_Selected passage_

Data Wrangling in C# QuickStart Sample
Illustrates how to perform basic data wrangling or data munging operations on data frames using classes in the Numerics.NET.DataAnalysis namespace in C#.
This sample is also available in: Visual Basic, F#.
Overview
This QuickStart sample demonstrates essential data wrangling operations using Numerics.NET’s DataFrame class. Data wrangling, also known as data munging, is the process of transforming and mapping data from one format into another to make it more suitable for analysis.
The sample covers several key data wrangling operations:
- Joining data frames using different join types (outer, inner, left, right)

_Records shown_
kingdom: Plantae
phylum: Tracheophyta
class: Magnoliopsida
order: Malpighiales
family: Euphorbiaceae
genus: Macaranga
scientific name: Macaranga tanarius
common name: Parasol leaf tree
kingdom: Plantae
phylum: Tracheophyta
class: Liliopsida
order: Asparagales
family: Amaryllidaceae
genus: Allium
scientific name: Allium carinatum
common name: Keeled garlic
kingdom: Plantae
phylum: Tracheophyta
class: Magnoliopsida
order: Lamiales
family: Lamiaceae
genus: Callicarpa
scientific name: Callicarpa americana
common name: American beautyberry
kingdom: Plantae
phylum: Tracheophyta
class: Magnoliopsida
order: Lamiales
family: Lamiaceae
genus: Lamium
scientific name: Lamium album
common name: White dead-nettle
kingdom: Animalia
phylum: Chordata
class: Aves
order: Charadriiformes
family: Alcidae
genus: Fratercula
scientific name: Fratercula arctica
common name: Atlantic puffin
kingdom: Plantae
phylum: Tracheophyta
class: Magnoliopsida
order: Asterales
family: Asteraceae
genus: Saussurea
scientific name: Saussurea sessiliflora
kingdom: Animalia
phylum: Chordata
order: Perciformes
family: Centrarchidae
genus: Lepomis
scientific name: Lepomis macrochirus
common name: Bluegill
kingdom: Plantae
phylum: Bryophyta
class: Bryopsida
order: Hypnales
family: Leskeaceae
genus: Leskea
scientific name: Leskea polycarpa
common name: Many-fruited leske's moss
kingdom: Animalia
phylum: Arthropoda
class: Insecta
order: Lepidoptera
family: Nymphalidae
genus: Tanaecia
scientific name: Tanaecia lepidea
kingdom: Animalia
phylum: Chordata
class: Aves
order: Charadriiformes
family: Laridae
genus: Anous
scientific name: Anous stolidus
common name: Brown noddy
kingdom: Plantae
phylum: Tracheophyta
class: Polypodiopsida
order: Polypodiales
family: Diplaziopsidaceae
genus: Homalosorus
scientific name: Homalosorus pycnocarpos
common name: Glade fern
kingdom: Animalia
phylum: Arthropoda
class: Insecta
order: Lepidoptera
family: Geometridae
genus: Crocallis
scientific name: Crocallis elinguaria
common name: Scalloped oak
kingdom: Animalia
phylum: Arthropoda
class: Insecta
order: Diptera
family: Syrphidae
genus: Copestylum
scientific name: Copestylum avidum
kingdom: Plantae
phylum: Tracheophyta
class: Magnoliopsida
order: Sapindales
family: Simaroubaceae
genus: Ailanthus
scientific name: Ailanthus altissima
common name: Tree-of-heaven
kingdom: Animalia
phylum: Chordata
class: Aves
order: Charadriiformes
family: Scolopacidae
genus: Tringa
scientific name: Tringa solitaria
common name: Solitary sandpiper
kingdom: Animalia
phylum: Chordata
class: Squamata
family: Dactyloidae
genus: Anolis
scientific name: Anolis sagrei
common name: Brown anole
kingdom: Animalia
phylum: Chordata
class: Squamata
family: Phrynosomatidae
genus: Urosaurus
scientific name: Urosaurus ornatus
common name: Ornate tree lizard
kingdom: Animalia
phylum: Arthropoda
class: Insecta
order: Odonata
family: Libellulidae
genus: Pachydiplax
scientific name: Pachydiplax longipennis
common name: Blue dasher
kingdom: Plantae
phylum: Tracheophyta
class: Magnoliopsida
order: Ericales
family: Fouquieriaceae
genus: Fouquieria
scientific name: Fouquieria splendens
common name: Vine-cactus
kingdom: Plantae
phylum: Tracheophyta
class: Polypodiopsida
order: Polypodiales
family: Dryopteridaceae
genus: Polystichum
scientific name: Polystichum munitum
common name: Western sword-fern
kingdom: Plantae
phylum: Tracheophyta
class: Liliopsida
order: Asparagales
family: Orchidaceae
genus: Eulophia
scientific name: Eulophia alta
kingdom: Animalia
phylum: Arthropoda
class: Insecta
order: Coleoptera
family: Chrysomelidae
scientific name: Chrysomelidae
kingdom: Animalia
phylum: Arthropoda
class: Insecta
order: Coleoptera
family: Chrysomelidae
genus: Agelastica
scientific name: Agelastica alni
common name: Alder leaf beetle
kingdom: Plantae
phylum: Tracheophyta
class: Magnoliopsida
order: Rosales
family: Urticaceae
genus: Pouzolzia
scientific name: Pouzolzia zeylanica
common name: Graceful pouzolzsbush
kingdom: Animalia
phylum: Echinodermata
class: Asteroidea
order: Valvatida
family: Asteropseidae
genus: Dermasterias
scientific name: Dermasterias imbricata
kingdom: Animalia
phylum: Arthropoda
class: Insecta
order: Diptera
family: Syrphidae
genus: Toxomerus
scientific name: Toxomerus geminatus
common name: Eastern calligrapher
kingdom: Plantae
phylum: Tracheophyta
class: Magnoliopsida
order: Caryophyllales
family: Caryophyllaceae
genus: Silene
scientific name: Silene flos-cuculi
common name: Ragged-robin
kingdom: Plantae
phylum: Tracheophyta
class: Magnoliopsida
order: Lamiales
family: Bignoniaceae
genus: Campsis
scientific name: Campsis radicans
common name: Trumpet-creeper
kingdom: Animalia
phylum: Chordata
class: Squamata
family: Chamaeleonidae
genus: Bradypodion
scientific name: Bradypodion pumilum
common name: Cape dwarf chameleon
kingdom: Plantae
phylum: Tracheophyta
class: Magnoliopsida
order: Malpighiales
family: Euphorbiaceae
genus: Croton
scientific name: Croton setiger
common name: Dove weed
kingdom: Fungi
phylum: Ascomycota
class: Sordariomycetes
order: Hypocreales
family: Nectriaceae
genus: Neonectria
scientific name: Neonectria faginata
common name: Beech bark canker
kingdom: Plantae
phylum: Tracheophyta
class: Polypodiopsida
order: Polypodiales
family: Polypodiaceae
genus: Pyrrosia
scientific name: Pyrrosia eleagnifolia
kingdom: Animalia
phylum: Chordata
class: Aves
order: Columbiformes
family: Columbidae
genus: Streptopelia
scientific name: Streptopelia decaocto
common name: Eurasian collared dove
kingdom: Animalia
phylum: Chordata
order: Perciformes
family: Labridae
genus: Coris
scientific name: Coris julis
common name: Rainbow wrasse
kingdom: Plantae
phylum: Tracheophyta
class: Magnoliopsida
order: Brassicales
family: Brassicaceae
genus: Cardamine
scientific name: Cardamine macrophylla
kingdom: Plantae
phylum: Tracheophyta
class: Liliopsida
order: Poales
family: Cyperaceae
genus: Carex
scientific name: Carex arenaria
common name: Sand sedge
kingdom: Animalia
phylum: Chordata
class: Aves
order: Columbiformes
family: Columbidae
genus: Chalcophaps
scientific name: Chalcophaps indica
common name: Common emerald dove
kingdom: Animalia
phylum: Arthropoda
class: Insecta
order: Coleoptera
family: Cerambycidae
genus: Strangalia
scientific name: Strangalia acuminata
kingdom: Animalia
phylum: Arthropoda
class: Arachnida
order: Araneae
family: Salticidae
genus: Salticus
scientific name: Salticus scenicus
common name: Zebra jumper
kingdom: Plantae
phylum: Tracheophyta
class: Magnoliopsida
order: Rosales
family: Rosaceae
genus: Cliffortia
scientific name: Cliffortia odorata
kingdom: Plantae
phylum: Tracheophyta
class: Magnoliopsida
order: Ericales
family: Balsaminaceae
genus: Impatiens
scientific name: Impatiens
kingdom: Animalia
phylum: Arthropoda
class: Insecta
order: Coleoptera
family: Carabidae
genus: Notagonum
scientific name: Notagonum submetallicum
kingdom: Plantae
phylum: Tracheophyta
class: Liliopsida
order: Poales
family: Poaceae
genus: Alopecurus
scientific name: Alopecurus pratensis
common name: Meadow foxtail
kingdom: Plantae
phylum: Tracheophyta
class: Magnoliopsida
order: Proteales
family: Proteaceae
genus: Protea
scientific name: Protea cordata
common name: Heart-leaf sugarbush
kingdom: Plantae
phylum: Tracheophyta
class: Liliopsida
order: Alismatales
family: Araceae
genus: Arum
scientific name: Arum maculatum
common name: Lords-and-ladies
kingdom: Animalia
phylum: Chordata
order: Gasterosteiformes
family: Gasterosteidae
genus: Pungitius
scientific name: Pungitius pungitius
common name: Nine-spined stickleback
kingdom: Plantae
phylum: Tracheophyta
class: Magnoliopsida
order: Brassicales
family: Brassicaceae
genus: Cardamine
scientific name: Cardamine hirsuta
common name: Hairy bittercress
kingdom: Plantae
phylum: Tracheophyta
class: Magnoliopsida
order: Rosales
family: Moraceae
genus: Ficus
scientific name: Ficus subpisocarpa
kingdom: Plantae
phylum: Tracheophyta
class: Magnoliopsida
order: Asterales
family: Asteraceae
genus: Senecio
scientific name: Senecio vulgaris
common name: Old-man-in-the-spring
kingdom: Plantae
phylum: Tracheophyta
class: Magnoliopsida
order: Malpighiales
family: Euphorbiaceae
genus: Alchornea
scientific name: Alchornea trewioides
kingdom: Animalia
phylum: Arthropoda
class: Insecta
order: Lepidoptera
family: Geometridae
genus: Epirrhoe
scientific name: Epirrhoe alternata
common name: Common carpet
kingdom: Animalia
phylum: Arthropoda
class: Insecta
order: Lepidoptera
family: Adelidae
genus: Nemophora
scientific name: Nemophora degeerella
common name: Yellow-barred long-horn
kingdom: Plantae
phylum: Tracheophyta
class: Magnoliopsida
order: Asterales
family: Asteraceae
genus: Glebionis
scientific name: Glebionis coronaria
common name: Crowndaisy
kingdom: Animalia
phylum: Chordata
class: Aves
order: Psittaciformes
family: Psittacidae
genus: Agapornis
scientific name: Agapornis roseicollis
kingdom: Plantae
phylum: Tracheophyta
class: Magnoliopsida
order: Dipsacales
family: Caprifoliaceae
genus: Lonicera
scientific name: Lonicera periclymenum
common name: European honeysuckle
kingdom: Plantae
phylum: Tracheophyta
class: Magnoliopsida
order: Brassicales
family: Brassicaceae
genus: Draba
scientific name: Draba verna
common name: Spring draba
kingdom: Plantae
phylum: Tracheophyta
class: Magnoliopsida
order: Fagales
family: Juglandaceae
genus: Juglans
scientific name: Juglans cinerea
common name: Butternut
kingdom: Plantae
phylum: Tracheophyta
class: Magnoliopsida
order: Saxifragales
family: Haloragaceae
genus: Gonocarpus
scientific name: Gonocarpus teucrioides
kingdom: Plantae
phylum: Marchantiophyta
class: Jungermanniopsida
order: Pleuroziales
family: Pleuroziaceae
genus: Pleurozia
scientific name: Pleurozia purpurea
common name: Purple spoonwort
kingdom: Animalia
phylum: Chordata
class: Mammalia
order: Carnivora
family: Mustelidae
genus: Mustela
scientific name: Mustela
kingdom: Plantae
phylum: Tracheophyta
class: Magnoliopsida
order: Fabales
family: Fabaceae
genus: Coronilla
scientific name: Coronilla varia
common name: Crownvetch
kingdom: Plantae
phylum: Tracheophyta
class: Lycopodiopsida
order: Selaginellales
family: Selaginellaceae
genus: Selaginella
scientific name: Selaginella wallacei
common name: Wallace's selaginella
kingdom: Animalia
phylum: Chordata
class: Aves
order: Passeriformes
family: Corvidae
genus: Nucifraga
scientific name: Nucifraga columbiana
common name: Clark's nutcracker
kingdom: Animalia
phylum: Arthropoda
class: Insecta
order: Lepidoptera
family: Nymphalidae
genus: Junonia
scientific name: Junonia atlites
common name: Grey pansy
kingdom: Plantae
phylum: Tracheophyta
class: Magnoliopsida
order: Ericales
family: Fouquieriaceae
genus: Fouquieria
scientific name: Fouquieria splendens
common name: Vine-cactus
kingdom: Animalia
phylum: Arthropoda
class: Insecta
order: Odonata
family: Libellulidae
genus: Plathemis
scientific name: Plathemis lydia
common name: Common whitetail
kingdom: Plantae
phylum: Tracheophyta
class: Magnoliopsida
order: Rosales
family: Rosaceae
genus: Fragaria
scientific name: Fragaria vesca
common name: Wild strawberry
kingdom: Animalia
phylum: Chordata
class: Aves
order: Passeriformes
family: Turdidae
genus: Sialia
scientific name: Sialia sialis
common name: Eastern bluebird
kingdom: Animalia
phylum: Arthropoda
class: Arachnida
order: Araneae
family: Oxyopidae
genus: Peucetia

_Task requirements_
Reproduce, word for word, the passage of the data wrangling sample page that begins with "Data Wrangling in" and ends with "Visual Basic, F#.".

_Expected answer_
Data Wrangling in C# QuickStart Sample
Illustrates how to perform basic data wrangling or data munging operations on data frames using classes in the Numerics.NET.DataAnalysis namespace in C#.
This sample is also available in: Visual Basic, F#.